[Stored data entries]
• • •

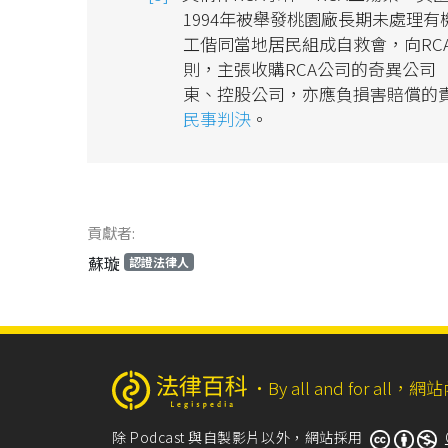
1994年被舉發桃園廠長期未處理
工偕同當地居民組成自救會，向RC
則，主張收購RCA公司的奇異公司（Gene
東、控股公司，亦應負損害賠償的
民事判決
。
貢獻者:
蘇璇
認證法律人
‧
By all and for a
除 Podcast 與自製影片以外，網站採用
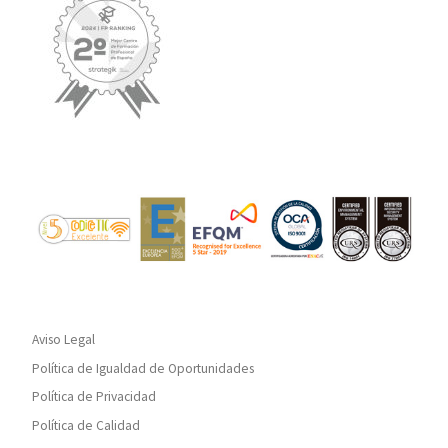
Aviso Legal
Política de Igualdad de Oportunidades
Política de Privacidad
Política de Calidad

• • •

_What is required_
Extract the text read from each of the records above, line by line and word for word, and leave the pictures out of the answer.

_Answer area_
1994年被舉發桃園廠長期未處理
工偕同當地居民組成自救會，向RC
則，主張收購RCA公司的奇異公司（Gene
東、控股公司，亦應負損害賠償的
民事判決
。
貢獻者:
蘇璇
認證法律人
‧
By all and for a
除 Podcast 與自製影片以外，網站採用
Aviso Legal
Política de Igualdad de Oportunidades
Política de Privacidad
Política de Calidad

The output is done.